CHARLOTTE, NC (WBTV) - The NBA is "not ready to make a decision" as to whether Charlotte will host the 2017 NBA All Star Game next February, according to Commissioner Adam Silver.
"We're not ready to make a decision, but we recognize the calendar is not our friend here," Silver said.
Silver was in Las Vegas as the NBA owners hold their annual off season meeting. He said the NBA Board of Governors did receive updates on the situation with House Bill 2 in North Carolina, but said they did not vote on the issue.
"Is this the place we should be in February 2017 as the epicenter of global basketball? Where we can go to celebrate our game and our values," Silver asked.
The Associated Press obtained a letter sent by technology industry leaders, urging Silver to move the All-Star Game out of Charlotte, unless HB2 is repealed "in very short order."
"The primary test is whether under this law we can successfully host our All Star Week," Silver said.
In the letter, the executives said putting fans at risk of discrimination would "send a terrible message about who the NBA is and what it values as an organization, and set a dangerous precedent."
House Bill 2 requires individuals to use the bathroom corresponding to the gender listed on their birth certificate in government buildings, schools and universities, and took away the ability of employees to sue their employers in state court for discrimination or wrongful termination, among other things.
The bill was passed in a one-day special session and was signed by Governor Pat McCrory later that night.
Last month, On Your Side Investigates obtained draft legislation that would allow for the restoration on the right to sue employers in state court.
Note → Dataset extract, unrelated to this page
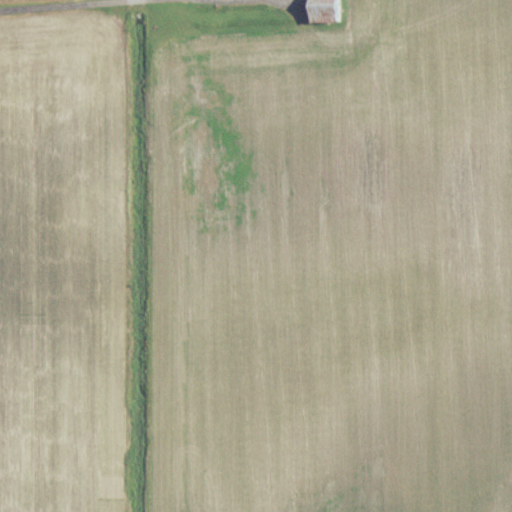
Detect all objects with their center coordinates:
road: (69, 4)
building: (327, 9)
Another provision would allow transgender individuals to use a certificate of sex reassignment to use the bathroom matching their gender identity.
The legislation was the result of months of conversations between leadership in the state legislature, including the Speaker's office, and officials from the NBA, On Your Side Investigates learned.
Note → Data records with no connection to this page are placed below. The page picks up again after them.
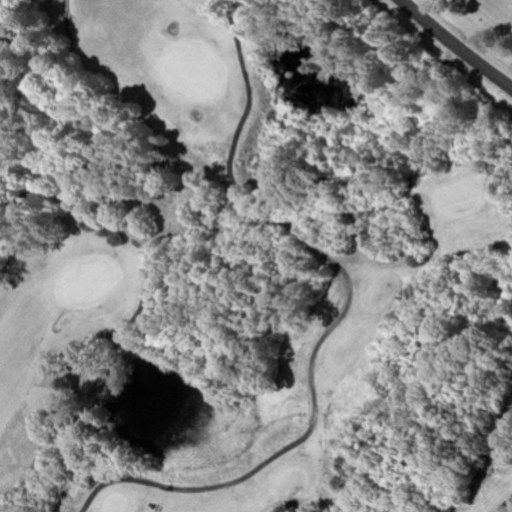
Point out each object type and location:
road: (455, 45)
park: (240, 263)
park: (240, 264)
park: (85, 281)
road: (506, 507)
On Tuesday morning, McCrory said he and other state leaders had taken steps to address the NBA's concerns.
"We had extremely positive dialogue with the NBA during the past month, with Adam directly, and with the speaker and the president in where we discussed where we agreed and where we disagreed and some possible consensus," McCrory said in an exclusive interview with On Your Side Investigates.
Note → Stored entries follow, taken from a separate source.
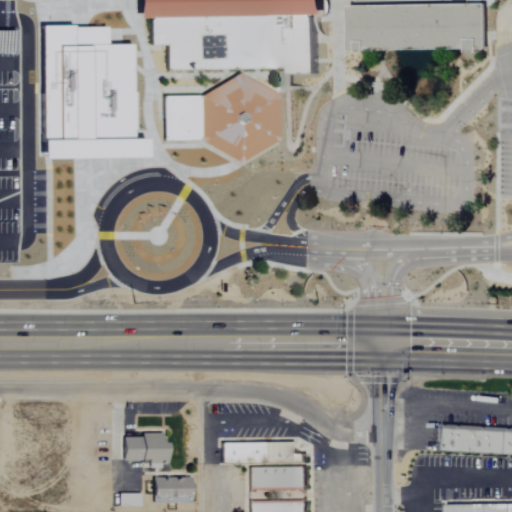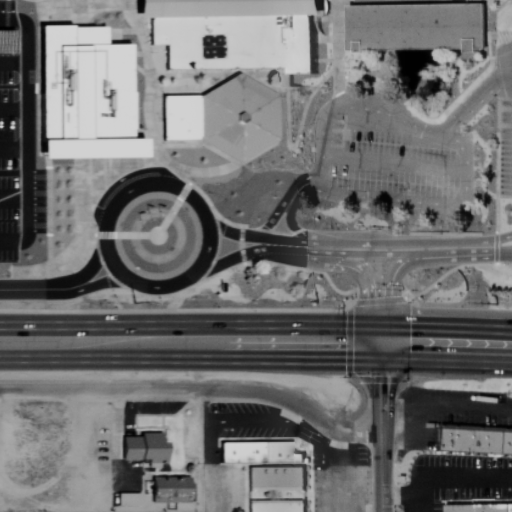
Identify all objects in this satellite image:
road: (127, 2)
road: (396, 2)
building: (416, 25)
building: (416, 28)
building: (233, 33)
building: (234, 33)
road: (141, 37)
parking lot: (8, 40)
road: (336, 46)
road: (154, 48)
road: (12, 62)
road: (247, 74)
road: (355, 79)
road: (218, 89)
road: (455, 99)
road: (472, 103)
road: (352, 109)
road: (12, 110)
building: (221, 115)
building: (223, 118)
road: (156, 124)
road: (24, 132)
parking lot: (505, 136)
road: (293, 145)
road: (12, 147)
road: (392, 164)
parking lot: (386, 165)
parking lot: (8, 170)
road: (24, 173)
road: (13, 199)
road: (282, 201)
road: (423, 204)
road: (287, 218)
road: (355, 244)
road: (333, 252)
road: (455, 255)
road: (504, 255)
road: (109, 256)
road: (219, 263)
road: (499, 265)
road: (343, 266)
road: (79, 277)
road: (84, 286)
road: (22, 290)
road: (390, 294)
road: (256, 342)
traffic signals: (380, 342)
road: (196, 390)
road: (400, 405)
road: (466, 408)
road: (421, 424)
road: (221, 426)
road: (380, 427)
road: (400, 441)
building: (477, 441)
building: (476, 442)
building: (143, 449)
building: (258, 453)
building: (267, 464)
road: (336, 471)
building: (275, 477)
road: (444, 483)
building: (170, 490)
building: (127, 500)
building: (276, 507)
building: (276, 507)
building: (479, 507)
building: (478, 508)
McCrory said the proposed legislation that came as a result of talks with the NBA was scuttled because of opposition from some special interest groups and Raleigh politicians who had advocated for full repeal of the law.
At the time, a person with knowledge of the NBA's thinking said passage of the bill would go a long way towards keeping the 2017 All-Star Game in Charlotte. The league later announced that it opposed the proposed changes.
A deal to pass an updated version of that legislation fell through on the penultimate day of the short session.